__Short problem__: Rewrite the part of the material below that opens with the line containing "kingdom: Plantae" and closes with the line containing "scientific name: Carpobrotus glaucescens", changing "scientific name" to "binomial name" and leaving everything else as it is.

········

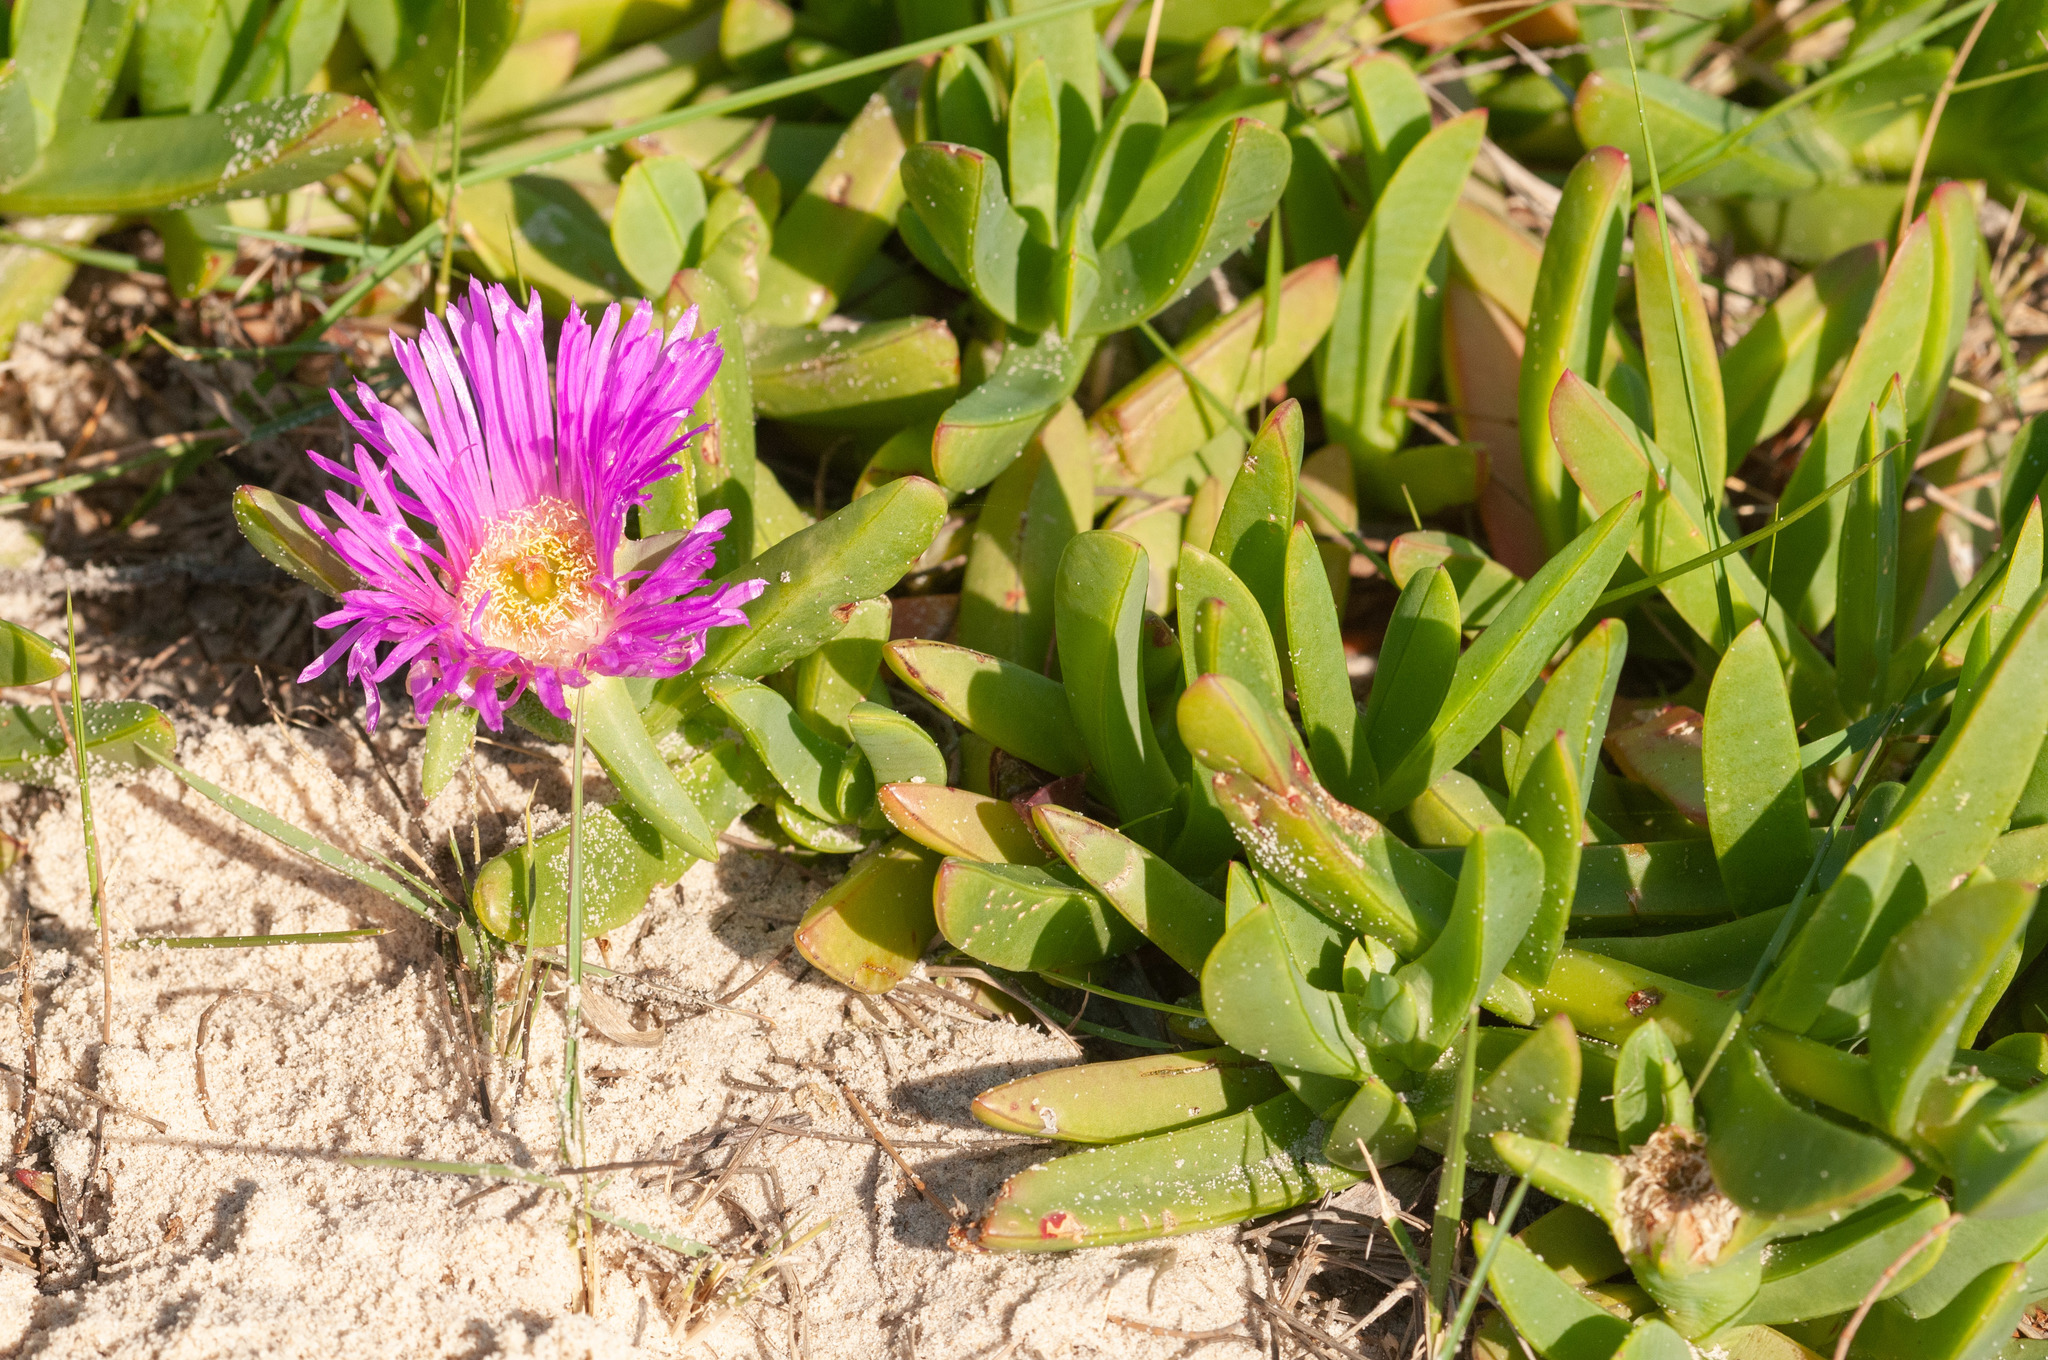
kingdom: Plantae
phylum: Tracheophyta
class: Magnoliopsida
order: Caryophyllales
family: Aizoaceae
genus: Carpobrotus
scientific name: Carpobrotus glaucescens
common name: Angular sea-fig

········

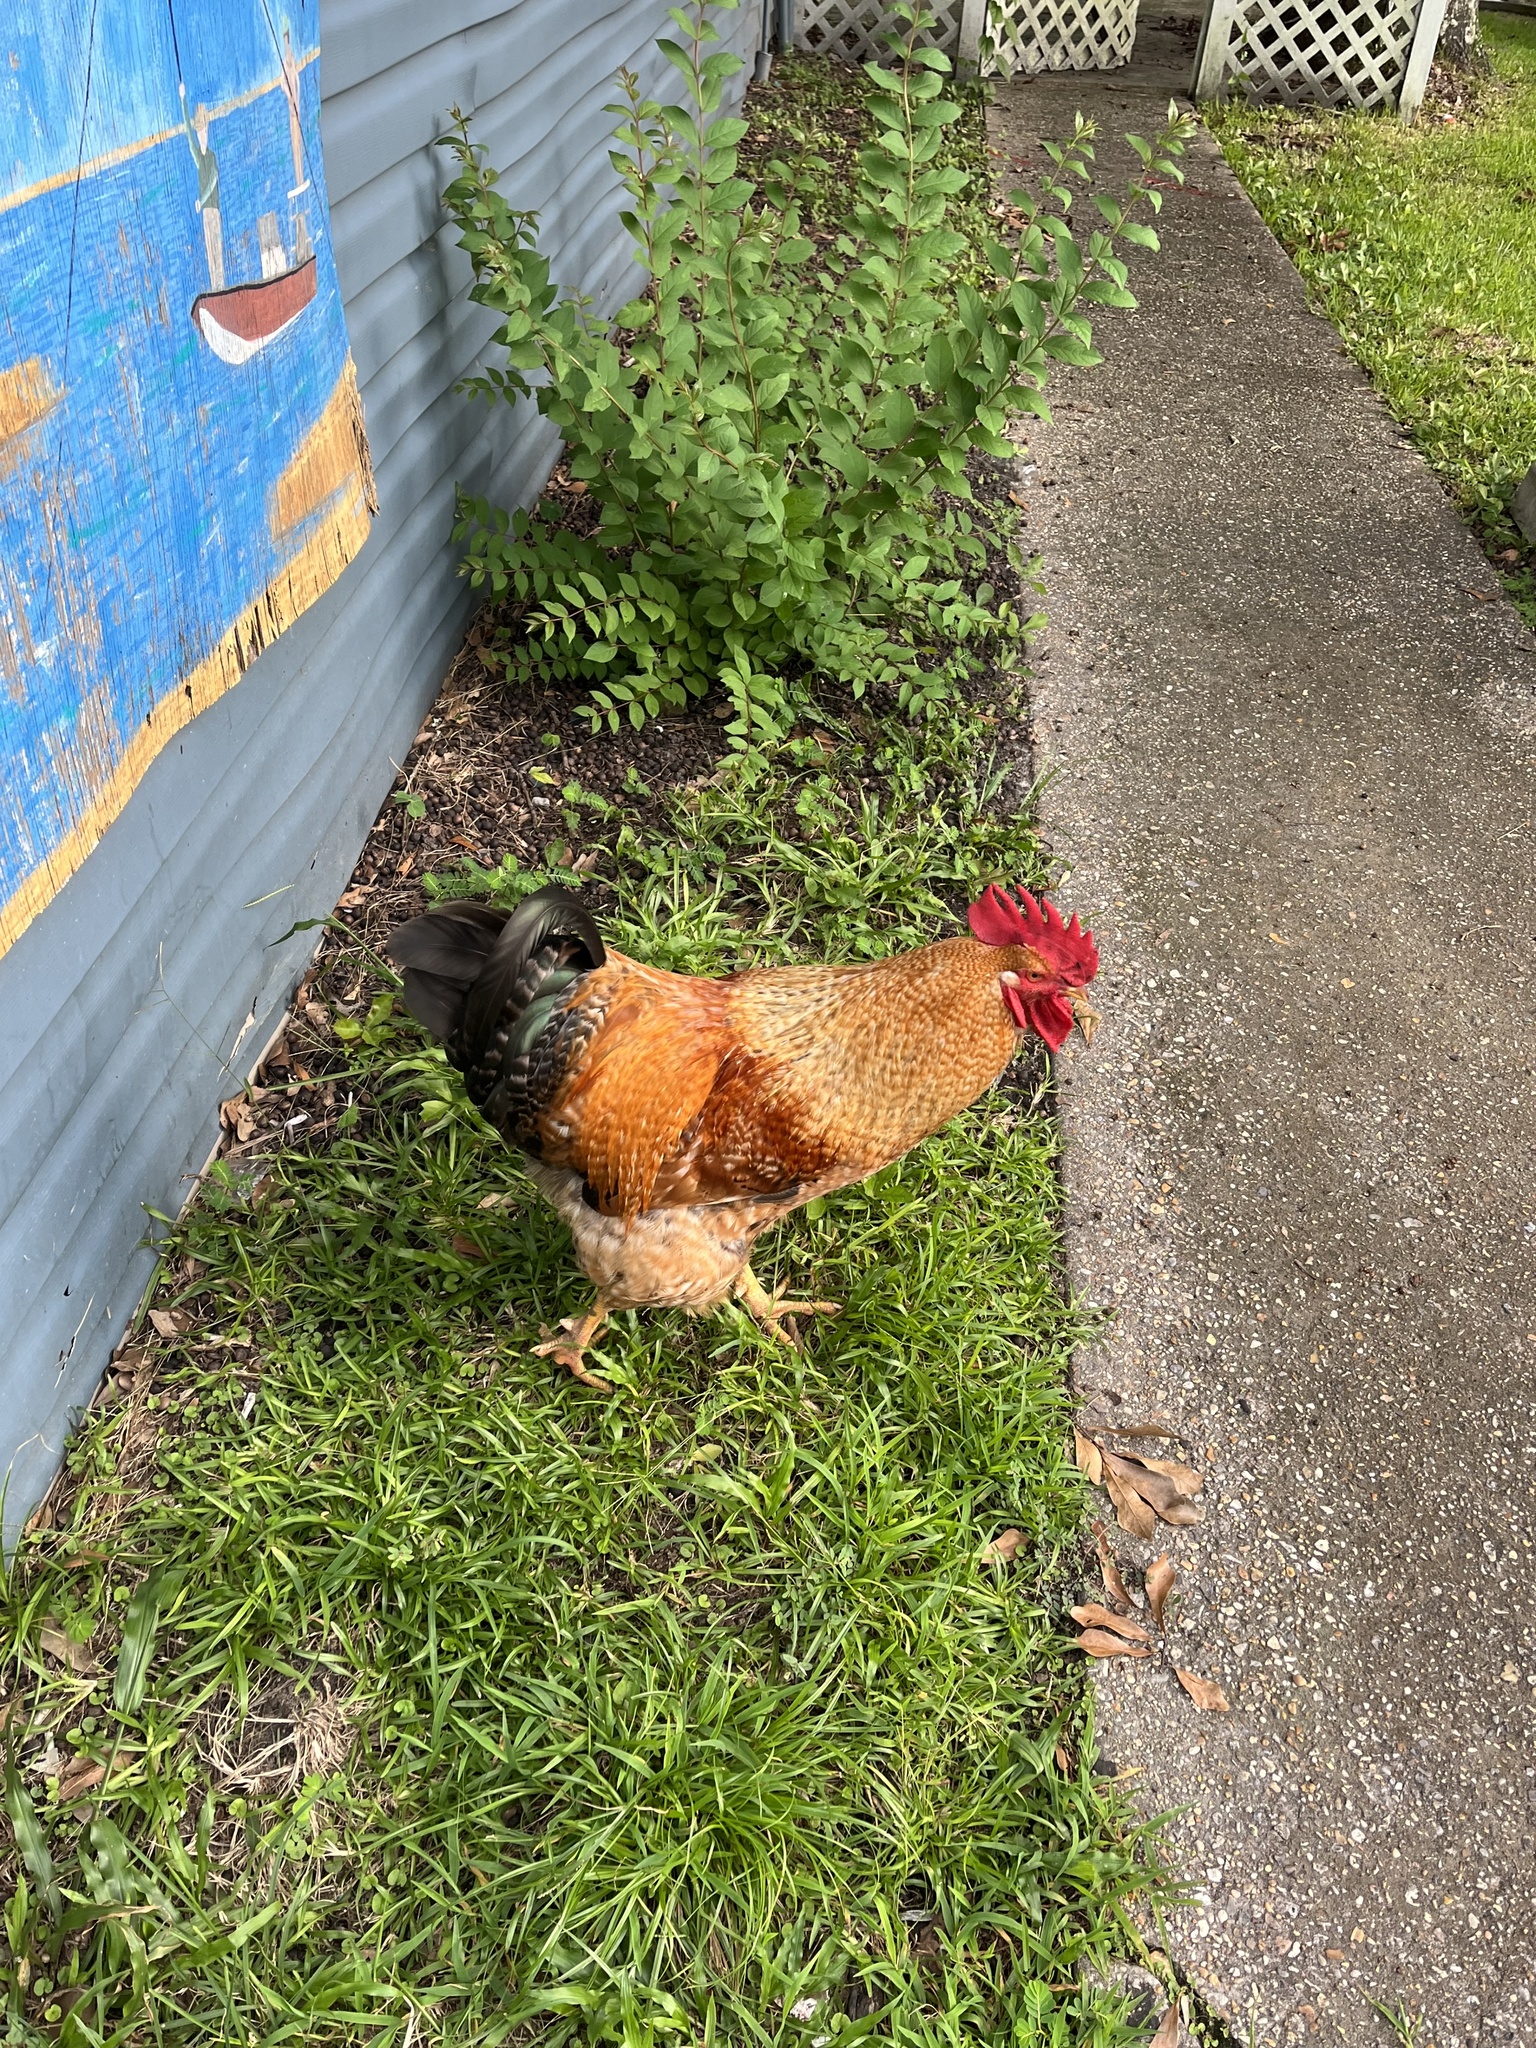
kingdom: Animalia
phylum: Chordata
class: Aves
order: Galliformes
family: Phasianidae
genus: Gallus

········

__Answer to this problem__:
kingdom: Plantae
phylum: Tracheophyta
class: Magnoliopsida
order: Caryophyllales
family: Aizoaceae
genus: Carpobrotus
binomial name: Carpobrotus glaucescens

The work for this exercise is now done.